Final de la trilogía de “La calle del terror”. En esta ocasión el episodio final se divide en dos partes claramente diferenciadas. La primera es la que anuncia el título y nos conduce a 1666 para narrarnos el inicio de la leyenda de la bruja Sarah Fier para un poco después de la mitad de las excesivas (casi) dos horas de metraje volver a trasladarnos a 1994 donde comenzaban los acontecimientos.
Esta tercera entrega podría encontrarse entre la calamitosa primera parte y la más interesante segunda, menos seria y más centrada en el “slasher” que en ofrecernos un compendio de ideas “woke” escondido en un vehículo de terror. Esta que nos ocupa es irregular alternando algún momento interesante con un final alargado y más moralina posmoderna donde los ricos son malos y opresores de mujeres. Y eso que empieza en el pasado, en la época donde se quemaban a las brujas, en una historia que nos recuerda en exceso a “El crisol” (sea en la versión teatral o en la cinematográfica). No es el único caso en que hemos visto partir de la idea de la obra de Arthur Miller sobre los juicios de las brujas de Salem, pues no hace demasiado se estrenó en España “Akelarre”, otra variación sobre el mismo tema. El problema es que Leigh Janiak, en su traslación a la televisión del libro de R.L. Stine queda lejos del talento del dramaturgo autor de “La muerte de un viajante” o de otro referente moderno sobre la brujería y el satanismo, ambientado en esa época como es la excelente “La bruja” de Robert Eggers. Del siglo XVII se pasa a 1994 con los personajes que quedan vivos intentando resolver el enigma, descubrir que la maldición viene desde entonces pero fue montaje de los descendientes de los malvados reales y preparando una trampa para los atormentados espíritus de los asesinos y los villanos que manejan los hilos en el centro comercial donde empezó todo. Hay que reconocer que tanto en el pasado como en el presente hay momentos de tensión y horror como el presbítero que enloquece y asesina a los niños del pueblo arrancándoles los ojos y encerrándoles en la iglesia mientras ofrece un tétrico sermón pero el tono medio general y el ritmo es flojo, llegando a aburrir a pesar de que las interpretaciones son más intensas y, por lo tanto, mejores que en “La calle del terror: 1994”.
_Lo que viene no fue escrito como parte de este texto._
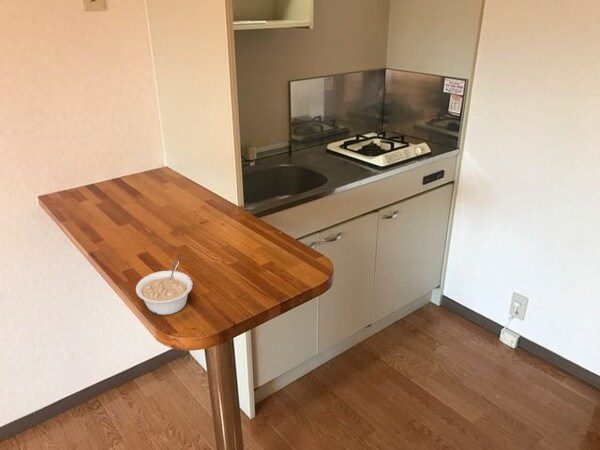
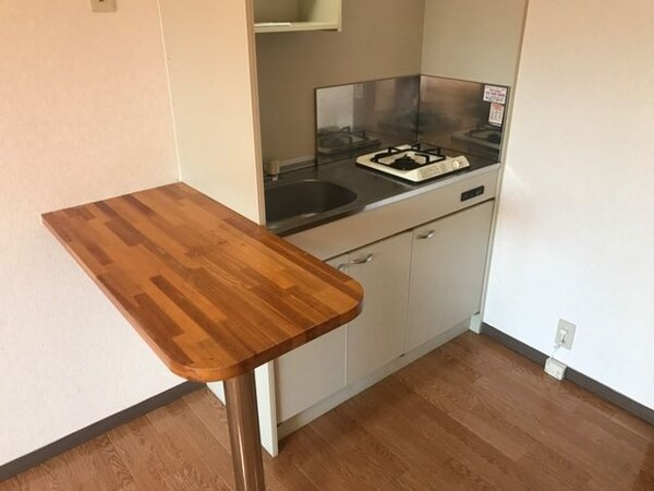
- legume [135,260,194,316]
Una serie la de Netflix que una vez finalizada parece fallida, un intento de conectar con el público joven amante del terror y desde ahí ofrecer moral identitaria. Por otro lado, cosa que lleva realizando desde hace varios años, desde que la corriente ideológica se puso de moda en los Estados Unidos y desde allí se exportó al resto del orbe. Una cultura marcada por la superioridad del sentimiento frente a la razón o la historia, modelada al gusto de estas nuevas élites para dar la razón en todas sus ideas o condenarlas al ostracismo. De ahí que en muchos casos se vean los hechos pretéritos con ojos de concienciados habitantes de países ricos del siglo XXI, derribando estatuas, cancelando personajes históricos o actuales si piensan que han cometido algún delito a su moral, sea o no sea juzgado en un tribunal. De ahí que resulta divertido comprobar cómo los ataques a la iglesia tradicional en estas producciones no es sino una manera de justificar los postulados de su ideología, trascendiendo lo político y entrando en lo religioso, con sus dogmas y creencias. Lo peligroso es que es sencillo que las clases dirigentes vuelvan fanáticos a sus súbditos y seguidores, perpetrando en nombre de elevadas ideas lo más abyectos crímenes contra las personas o el arte. No pasó hace tanto tiempo, pues todavía recordamos con estupor como los talibanes volaron los Budas de Bamiyán en 2001, al ser considerados ídolos y , por lo tanto, contrarios al islam. Ahora nos parece un disparate pero igual que se derribaron estos colosos nadie puede asegurar que se eliminen obras del brutalismo fascista, en Italia, Portugal o España, en nombre de alguna opresión o modificando la historia a su antojo y sus intereses.